Interior airlocks, airlocks designed for passage from one area of a vessel to another, are most commonly used for access to hangers or vehicle bays, or as emergency entrances in the case of compartment integrity failure.
Most modern vessels use iris valves in vehicle bay or hanger access airlocks. These airlocks will have many of the same systems as a standard personnel airlock, including decontamination systems. They typically lack security measures as this function is provided by the exterior hanger or bay door. Sometimes no separate airlock is provided for these spaces, as the hanger/bay itself act as an airlock. In this case only the most rudimentary controls are located at the iris valve, as control of the hanger systems is normally controlled from another remote station.
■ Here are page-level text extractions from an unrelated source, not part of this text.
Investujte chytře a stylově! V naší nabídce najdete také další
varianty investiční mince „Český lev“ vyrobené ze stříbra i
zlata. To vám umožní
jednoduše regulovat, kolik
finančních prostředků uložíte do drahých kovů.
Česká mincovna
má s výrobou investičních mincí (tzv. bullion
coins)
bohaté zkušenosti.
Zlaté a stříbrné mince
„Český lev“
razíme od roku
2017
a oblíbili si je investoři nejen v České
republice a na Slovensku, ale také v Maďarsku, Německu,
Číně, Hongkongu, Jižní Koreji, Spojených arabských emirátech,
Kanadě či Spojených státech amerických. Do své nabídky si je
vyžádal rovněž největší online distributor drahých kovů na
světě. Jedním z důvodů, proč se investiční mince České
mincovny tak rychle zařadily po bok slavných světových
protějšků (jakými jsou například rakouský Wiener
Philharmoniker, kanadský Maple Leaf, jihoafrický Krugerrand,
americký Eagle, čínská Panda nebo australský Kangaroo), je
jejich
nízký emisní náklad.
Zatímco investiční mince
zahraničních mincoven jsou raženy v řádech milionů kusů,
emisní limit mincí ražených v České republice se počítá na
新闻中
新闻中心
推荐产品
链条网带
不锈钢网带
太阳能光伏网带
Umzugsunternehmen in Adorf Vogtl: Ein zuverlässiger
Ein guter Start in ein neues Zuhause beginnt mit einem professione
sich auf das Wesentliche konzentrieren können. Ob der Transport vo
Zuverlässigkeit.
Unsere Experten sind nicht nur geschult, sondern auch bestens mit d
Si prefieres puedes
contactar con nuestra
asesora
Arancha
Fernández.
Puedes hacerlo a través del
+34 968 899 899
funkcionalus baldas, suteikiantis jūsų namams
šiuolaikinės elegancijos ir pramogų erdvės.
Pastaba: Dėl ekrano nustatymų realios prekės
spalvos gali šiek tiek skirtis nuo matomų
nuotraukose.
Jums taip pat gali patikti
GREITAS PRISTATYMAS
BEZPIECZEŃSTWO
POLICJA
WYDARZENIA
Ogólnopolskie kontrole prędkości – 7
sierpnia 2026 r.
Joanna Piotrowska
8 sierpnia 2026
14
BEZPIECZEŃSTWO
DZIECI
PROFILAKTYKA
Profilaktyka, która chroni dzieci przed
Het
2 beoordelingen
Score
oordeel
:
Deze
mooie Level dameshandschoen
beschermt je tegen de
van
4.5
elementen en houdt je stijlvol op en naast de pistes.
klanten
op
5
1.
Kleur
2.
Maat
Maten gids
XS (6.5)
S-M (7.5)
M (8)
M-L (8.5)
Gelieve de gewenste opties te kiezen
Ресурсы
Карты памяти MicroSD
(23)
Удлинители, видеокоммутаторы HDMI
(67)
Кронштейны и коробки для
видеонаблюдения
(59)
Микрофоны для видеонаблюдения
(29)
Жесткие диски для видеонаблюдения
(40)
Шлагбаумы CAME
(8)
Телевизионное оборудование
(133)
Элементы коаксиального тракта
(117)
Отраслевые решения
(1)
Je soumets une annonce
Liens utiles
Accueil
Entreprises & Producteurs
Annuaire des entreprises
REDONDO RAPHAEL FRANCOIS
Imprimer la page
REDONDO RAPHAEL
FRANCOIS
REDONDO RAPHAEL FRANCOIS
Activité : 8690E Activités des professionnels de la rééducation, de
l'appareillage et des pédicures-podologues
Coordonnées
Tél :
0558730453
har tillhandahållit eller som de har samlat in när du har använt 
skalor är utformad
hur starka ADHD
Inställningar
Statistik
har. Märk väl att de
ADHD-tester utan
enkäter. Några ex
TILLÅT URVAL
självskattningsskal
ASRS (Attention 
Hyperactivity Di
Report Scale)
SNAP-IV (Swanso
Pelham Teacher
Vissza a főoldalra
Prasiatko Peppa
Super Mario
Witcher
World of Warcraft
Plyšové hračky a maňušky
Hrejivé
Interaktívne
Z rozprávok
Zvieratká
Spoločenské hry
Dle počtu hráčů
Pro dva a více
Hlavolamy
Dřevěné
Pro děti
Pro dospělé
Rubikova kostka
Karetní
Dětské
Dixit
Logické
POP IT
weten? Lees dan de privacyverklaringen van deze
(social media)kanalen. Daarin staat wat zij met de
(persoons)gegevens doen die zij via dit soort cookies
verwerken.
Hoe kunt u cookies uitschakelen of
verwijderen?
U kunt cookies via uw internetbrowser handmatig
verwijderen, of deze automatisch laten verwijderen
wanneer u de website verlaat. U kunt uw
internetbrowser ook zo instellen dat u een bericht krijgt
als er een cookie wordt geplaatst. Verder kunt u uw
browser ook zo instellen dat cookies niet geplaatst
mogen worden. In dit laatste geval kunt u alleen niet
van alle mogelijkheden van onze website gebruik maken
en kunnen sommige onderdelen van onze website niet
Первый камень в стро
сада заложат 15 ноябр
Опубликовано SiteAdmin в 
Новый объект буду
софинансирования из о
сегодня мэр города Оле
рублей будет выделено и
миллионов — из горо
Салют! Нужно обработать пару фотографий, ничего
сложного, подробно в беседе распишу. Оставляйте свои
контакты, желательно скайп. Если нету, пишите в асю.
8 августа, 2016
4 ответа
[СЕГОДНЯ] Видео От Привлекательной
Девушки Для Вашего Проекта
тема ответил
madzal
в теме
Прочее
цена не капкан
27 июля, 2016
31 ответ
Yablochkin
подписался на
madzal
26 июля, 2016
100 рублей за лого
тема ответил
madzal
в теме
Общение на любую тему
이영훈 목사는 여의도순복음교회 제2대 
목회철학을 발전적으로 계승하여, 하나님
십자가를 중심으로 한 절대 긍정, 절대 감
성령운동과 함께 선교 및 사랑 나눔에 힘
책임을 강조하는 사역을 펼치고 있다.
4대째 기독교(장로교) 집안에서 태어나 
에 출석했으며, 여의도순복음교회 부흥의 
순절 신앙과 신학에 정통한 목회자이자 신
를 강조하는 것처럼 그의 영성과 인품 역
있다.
The most common emergency interior airlock system is the trunk. A trunk is a shaft segmented by each deck of a vessel. A manual hatch is set in the deck and overhead of each segment as well as a hatch on one or more bulkheads of the trunk. A simple pressure telltale is installed at each door to report on the atmospheric pressure on the far side. A ladder provides the method to climb from the deck to the overhead hatch, which is typically 9 feet above, but may be much farther on large ships. The total compartmentalization of the shaft allows it's integrity to be maintained, even if the area outside the shaft has been exposed to vacuum. Should the integrity of the shaft by Compromised, the hatches at each deck will ensure that the whole shaft is not evacuated. Each level can be utilized as an airlock. Some shaft systems include emergency bottles of air, to allow the trunk level to be repressurized if it has been opened to vacuum. Trunks require the commitment of a significant amount of volume and discipline in the design of a vessel, since the trunk must traverse every deck of the ship to be effective. They are fairly useless on vessels of three or fewer decks. Trunks are standard on most military vessels and large commercial liners, but somewhat rare on small tramp vessels and scout craft.
A not entirely common airlock system, the integrated lift airlock, is used almost entirely on luxury vessels. Some such vessels will have a standard airlock which leads to a platform, which operates entirely in the external environment. This is not strictly speaking, a lift airlock system. A true lift airlock will consist of a cage or platform located in the airlock which will descend through an iris valve in the deck. Such a system will allow the occupants of a ship, which is a significant distance above the ground when standing on its landing pylons, to reach ground level without having to scramble down a ladder. Such a system requires less space than a ramp, but is too costly for general use.